Cause: As per standard, MaxStartups Specifies the maximum number of concurrent unauthenticated connections to the SSH daemon. Additional connections will be dropped until authentication succeeds or the LoginGraceTime expires for a connection. The default is 10:30:100.
Alternatively, random early drop can be enabled by specifying the three colon separated values “start:rate:full” (e.g. "10:30:60"). sshd(8) will refuse connection attempts with a probability of “rate/100” (30%) if there are currently “start” (10) unauthenticated connections. The probability increases linearly and all connection attempts are refused if the number of unauthenticated connections reaches “full” (60).
In Aruba it is 3:50:5 to be more stringent. The fix was added as security fix to address the vulnerability CVE-2010-5107
If we have 3 stale SSHD processes in the system and then subsequent requests starts failing randomly. With MaxStartup set to 3:50:5 .. after 3 stale processes in the system the subsequent requests starts failing with probablity of 50%
1. Configure value as per your requirement:-
(Aruba) (config) #loginsession timeout ?
<val> Timeout value, value of '0' disables it. default 15
minutes. Range is <5-60>
If there is an option of logging out automatically once the session activity is over in the SSH Client used by the customer, then one can set the loginsession timeout value through controller CLI to set the lifetime of the session and once session is terminated and client receives the notification it will execute “logout” also thereby cleaning up TCP conn as well and we will not see the “notty” processes on the controller.

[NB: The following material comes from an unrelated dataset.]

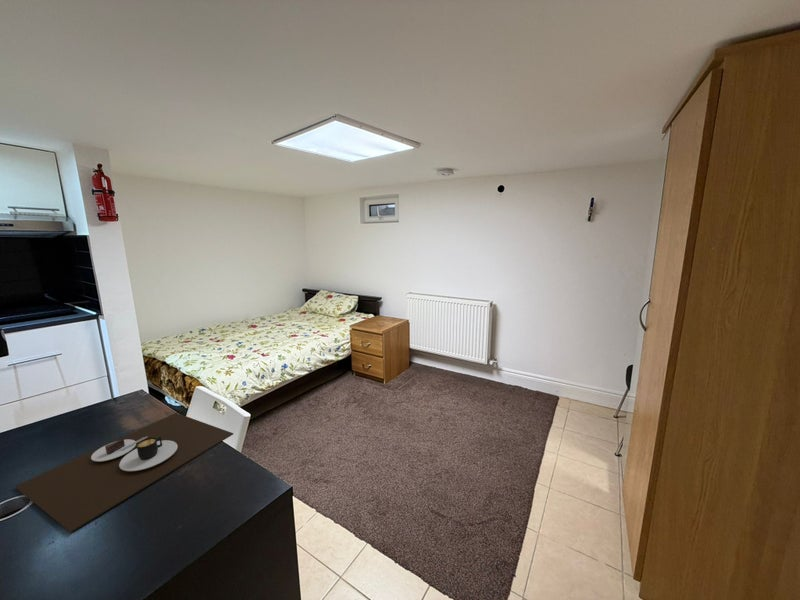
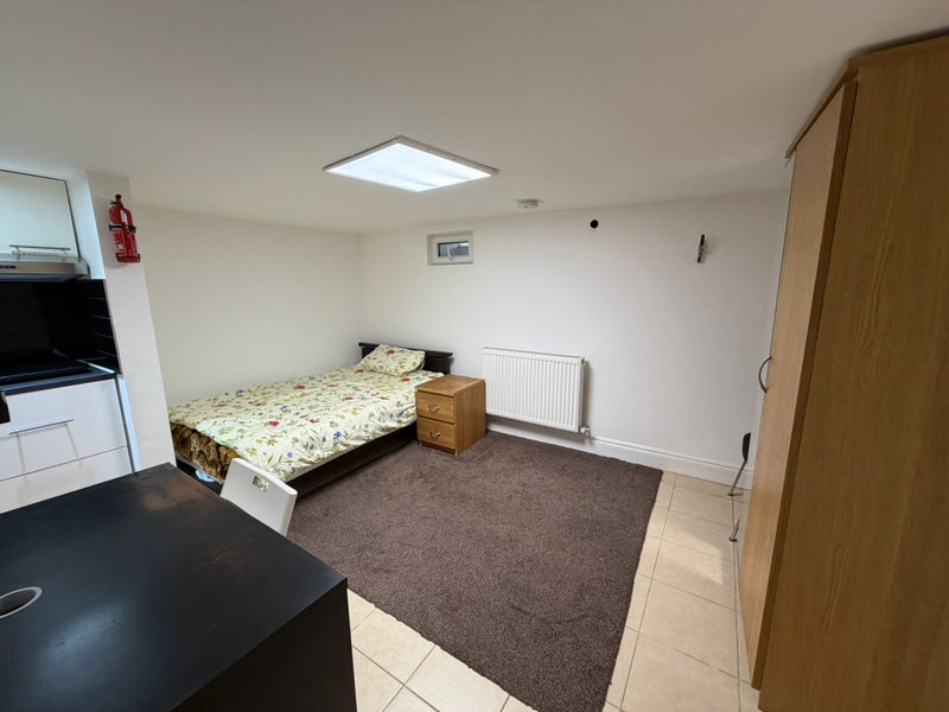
- place mat [14,412,234,533]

2. Make sure you logout . If there are any scripts which login to controller, ensure it logsout
Performing graceful log out for all SSH sessions whose terminal was closed earlier without logging out. This clears notty sessions.
3. If there is no authorised session, fix available in 22.214.171.124 and above versions
#show processes | include ssh
* Setting parameter ClientAliveCountMax to 60 and parameter ClientAliveInterval to 0, which terminates SSH sessions that are idle for 60 seconds on the controller without killing the respective process from the shell. Disable keep alives on the SSH client so that the channel remains idle during inactivity
Answer: We can try to clear out stale entries. If using any script or monitoring device to login to controller. Ensure it logsout gracefully. Also refer the bug Bug 103937 fix available after 126.96.36.199 with parameters added to flush out entries when keep alives on disabled on the ssh client.